Raju Gandhi
Lone Star Software Symposium: Dallas
Dallas · May 18 - 20, 2018

Founder, DefMacro Software
Raju is a software craftsman with almost 20 years of hands-on experience scoping, architecting, designing, implementing full stack applications.
He provides a 360 view of the development cycle, is proficient in a variety of programming languages and paradigms, experienced with software development methodologies, as well an expert in infrastructure and tooling.
He has long been in the pursuit of hermeticism across the development stack by championing immutability during development (with languages like Clojure), deployment (leveraging tools like Docker and Kubernetes), and provisioning and configuration via code (toolkits like Ansible, Terraform, Packer, everything-as-code).
Raju is a published author, internationally known public speaker and trainer.
Raju can be found on Twitter as @looselytyped.
In his spare time, you will find Raju reading, playing with technology, or spending time with his wonderful (and significantly better) other half.
Presentations
Web Apps with Angular - Part I
In this session we will take a look at building applications with Angular. We will build a very simple application from the ground up, and attempt to understand the approach of Angular, as well as understand some of the terminology that Angular introduces.
This session will focus on the Angular 10
Web Apps with Angular - Part II
In this session we will take a look at building applications with Angular. We will build a very simple application from the ground up, and attempt to understand the approach of Angular, as well as understand some of the terminology that Angular introduces.
This session will focus on the Angular 10
Leveraging the Angular CLI - from development to production
Angular leverages a whole slew of technologies — from TypeScript, to RxJs to Protractor for E2E testing, all within reach via the Angular CLI. All of these tools come with their own tooling, and knowing how to use these tools independently, and in concert is what makes us effective Angular developers.
Infrastructure-As-A-Code with Ansible
An integral part to any DevOps effort involves automation.
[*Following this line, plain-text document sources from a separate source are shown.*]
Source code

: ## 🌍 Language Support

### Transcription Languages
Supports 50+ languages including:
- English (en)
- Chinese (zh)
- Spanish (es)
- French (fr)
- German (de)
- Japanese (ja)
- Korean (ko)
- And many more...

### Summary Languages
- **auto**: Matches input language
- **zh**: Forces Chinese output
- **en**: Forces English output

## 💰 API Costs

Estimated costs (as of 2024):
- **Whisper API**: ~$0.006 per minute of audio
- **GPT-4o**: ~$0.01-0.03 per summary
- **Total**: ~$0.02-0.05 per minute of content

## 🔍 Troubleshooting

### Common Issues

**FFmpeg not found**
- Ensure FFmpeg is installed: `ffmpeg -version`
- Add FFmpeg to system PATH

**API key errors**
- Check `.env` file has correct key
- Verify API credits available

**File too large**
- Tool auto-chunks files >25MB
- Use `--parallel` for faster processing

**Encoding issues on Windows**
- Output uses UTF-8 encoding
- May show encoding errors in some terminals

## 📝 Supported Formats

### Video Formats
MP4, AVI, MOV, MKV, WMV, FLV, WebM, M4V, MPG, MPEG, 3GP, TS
No longer do we wish to manage tens, hundreds or even thousands of servers by hand, even if that were possible. What we need is a programmatic way to create and configure servers, be those for local development, all the way to production.
This is where tools like Ansible come into play. Ansible offers us a way to define what our server configurations are to look like using plain-text, version-controlled configuration files.
Not only does this help with avoiding “snow-flakes”, but it promotes server configuration to participate in the SDLC, pulling server configuration closer to the developers.
Ansible (best) practices
Ansible, like Git, aims to be a simple tool.
The benefit here is that the level of abstraction that Ansible offers is paper-thin, with no complicated workflows, or opinions enforced by the tool itself.
The downside is that without a prescribed approach to Ansible, developing your playbooks often becomes a case of trial-and-error.
As engineers steeped in the DevOps mindset we must be able to use the tool effectively, allowing us to accelerate and shorten the lead time from development to production.